A nice (if expensive) touch is that the names of all the side streets have been cut into the granite in letters 250mm high – and the names are up to 30 characters long. All the letters have been ‘V’ cut by hand by DeLank’s masons then painted in a special epoxy sapphire blue paint that costs £90 for 2.5litres.
In an unusual piece of forward thinking, a network of tubular ducting has been laid beneath the granite so that services can be added and extended without having to dig up the road again.
The project is just coming to an end but has helped keep the saws at DeLank busy for the past eight months.
When Adrian Phillips took over DeLank he could see the quarry’s impressive saws were under utilised and immediately set about keeping them busy by getting them processing other stones as well as the granite. One of the other stones they have been processing lately is Pennant from Neath in South Wales to produce sawn setts with a flamed surface for Oxford Street in Swansea. The stone was used in 100mm widths, 125, 150 and 175mm lengths and a heavily engineered 180mm thick.
Some more of DeLank’s work in its own granite will be unveiled this month at the Eden Project in Cornwall, where a 70tonne piece of the Cornish granite worked into a sculpture called ‘Seed’ by Peter Randall-Page is already proudly displayed. The latest creation is by Thomas Hoblyn. It is called the ‘Sense of Memory’ garden and was first shown at Chelsea Flower Show. In the breakdown of the show, pieces of the garden were damaged but DeLank have re-fashioned it for the Eden Project.
In the garden, the 100mm thick granite has a dolly punched finish with rubbed rivulets running down it, standing out blue against the dolly-punching when water is running down the granite. “It took hundreds of man-hours doing that,” says DeLank Quarry Manager Ian Skinner.
He admits he had expected more of the projects he has been involved with to have been put on hold as a result of the economic difficulties but feels both councils and individuals have bitten the bullet and gone ahead.
With Cornwall being reliant on the tourist trade, most public realm works usually take place off-season, so Ian has not been surprised to have been kept busy over winter, but he says he is still receiving a lot of enquiries now from individuals who want to enhance their properties with high specification porticos that seem to have become fashionable among wealthier residents and add a lot of value to the stone coming out of the quarry.
The biggest of the hard landscaping product suppliers is Marshalls, although it, of course, sells a wide range of products, not just natural stone. One of the projects it did supply with natural stone last year was the truly impressive Exhibition Road project in London (featured on the right) that is already picking up awards.

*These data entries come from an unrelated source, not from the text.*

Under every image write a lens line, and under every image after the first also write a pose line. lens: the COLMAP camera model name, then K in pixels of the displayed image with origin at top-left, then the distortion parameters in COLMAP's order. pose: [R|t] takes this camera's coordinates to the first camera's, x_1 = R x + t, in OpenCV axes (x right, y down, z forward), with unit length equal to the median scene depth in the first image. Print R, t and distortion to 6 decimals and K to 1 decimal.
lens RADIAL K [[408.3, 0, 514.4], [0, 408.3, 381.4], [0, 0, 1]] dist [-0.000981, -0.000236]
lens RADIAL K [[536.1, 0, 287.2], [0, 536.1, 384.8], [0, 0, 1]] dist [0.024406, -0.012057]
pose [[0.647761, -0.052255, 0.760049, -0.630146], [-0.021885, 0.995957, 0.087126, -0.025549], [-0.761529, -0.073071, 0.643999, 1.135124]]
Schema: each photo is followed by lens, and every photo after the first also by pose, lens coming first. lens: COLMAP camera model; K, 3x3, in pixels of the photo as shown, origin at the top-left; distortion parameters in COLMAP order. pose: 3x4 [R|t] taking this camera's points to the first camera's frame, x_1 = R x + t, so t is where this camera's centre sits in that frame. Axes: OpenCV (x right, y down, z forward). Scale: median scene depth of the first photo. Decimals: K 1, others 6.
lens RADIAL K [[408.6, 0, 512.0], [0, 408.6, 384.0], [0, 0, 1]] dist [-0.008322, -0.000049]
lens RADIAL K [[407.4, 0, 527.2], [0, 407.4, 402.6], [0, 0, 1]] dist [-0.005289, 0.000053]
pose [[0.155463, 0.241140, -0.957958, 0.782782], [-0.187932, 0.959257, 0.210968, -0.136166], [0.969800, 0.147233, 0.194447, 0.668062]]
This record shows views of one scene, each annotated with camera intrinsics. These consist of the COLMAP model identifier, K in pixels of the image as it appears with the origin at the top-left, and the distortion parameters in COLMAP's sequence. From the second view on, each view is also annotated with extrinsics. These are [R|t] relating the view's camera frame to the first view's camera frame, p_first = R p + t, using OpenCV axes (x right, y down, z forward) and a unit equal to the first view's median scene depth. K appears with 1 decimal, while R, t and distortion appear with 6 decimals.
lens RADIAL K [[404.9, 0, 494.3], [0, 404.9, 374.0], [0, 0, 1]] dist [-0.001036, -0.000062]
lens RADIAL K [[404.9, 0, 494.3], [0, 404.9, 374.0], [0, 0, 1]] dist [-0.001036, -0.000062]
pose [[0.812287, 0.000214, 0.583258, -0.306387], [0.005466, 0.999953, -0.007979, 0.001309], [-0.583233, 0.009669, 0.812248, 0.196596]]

Marshalls continues to be committed to the sustainability agenda that it has led, particularly ethical sourcing, although Ian Macdougal, the Minerals Products Managing Director at Marshalls and chair of the Minerals Products Association Dimension Stone Group, says it can be difficult to appreciate its value in the current economic environment. “We keep asking ourselves how high up the agenda it is.”
Supplying materials to the Olympic village, including 14,000m2 of York stone paving, last year produced £10million worth of sales, which was at the upper end of the company’s expectations. As a result of that and an expected decrease in spending by London boroughs this year, sales of York stone were budgeted to fall 25%. But Ian says it is not looking as severe as that and some projects expected to have been put on hold are going ahead.
Marshalls has experienced some difficult years since the recession hit, although its annual report published last month shows sales last year rose 8% to £334million and pre-tax profit was up about £3million to £13.7million. But the 130-page report holds out little hope of much improvement in the markets in general this year.